Il a également souligné que près de 70 % de la bande de Gaza est aujourd’hui soumise à des ordres de déplacement ou déclarée zone interdite, laissant des centaines de milliers de Palestiniens sans refuge, sans sécurité et sans accès aux ressources vitales.
Antonio Guterres a également dénoncé le blocage total de l’aide humanitaire imposé par Israël : aucune livraison d’aide ou de fournitures essentielles n’a été autorisée depuis plus de sept semaines, a-t-il déploré.
Cette situation a des conséquences humanitaires dramatiques : les stocks de nourriture sont quasi épuisés, la production d’eau potable est en chute libre, et les matériaux nécessaires à la construction d’abris manquent cruellement.
Dans ce contexte, le chef de l’ONU a rappelé qu’en vertu du droit international humanitaire, la puissance occupante est tenue de permettre et de faciliter les opérations de secours humanitaire si la population occupée ne peut plus subvenir à ses besoins.
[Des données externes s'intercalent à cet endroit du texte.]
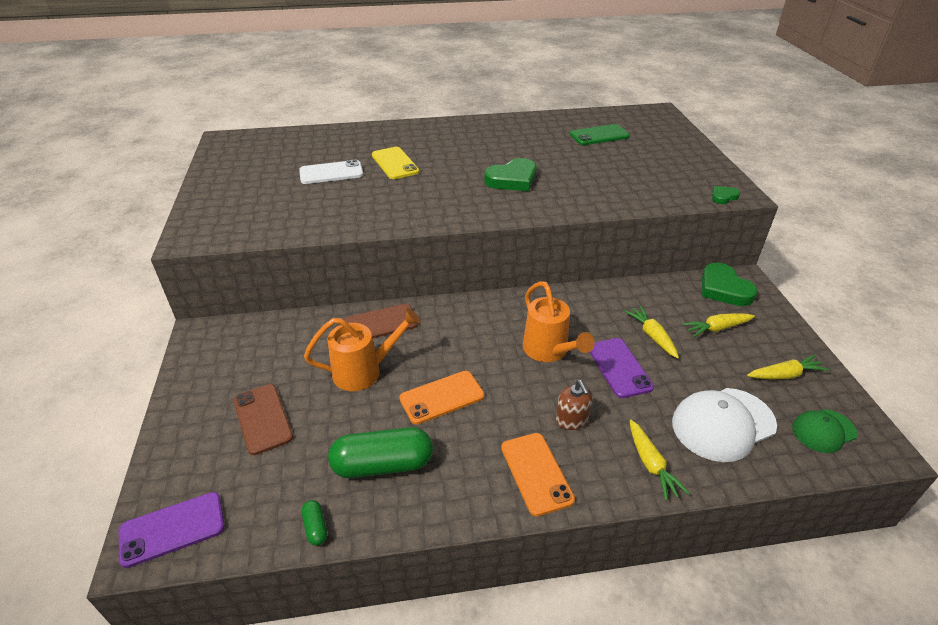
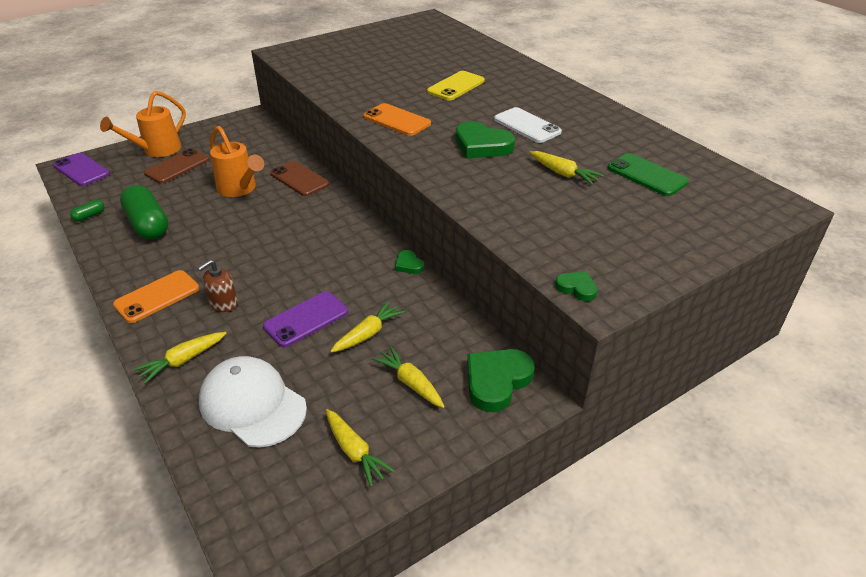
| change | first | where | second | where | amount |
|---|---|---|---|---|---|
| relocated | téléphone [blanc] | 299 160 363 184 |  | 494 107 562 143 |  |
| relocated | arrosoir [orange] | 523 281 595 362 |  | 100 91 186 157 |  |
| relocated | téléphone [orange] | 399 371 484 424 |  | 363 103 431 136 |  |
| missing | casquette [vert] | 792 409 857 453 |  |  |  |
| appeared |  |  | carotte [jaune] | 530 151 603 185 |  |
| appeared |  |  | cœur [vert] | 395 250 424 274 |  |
Ce principe est soutenu par plusieurs résolutions du Conseil de sécurité, dont les résolutions 2730 (2024) et 2417 (2018), qui condamnent le refus d’accès humanitaire et la privation des civils de biens indispensables à leur survie.
« Les civils doivent être respectés et protégés à tout moment », a insisté Antonio Guterres, appelant une nouvelle fois à l’instauration et au renouvellement sans délai d’un cessez-le-feu, afin de mettre fin à la souffrance croissante de la population palestinienne de Gaza.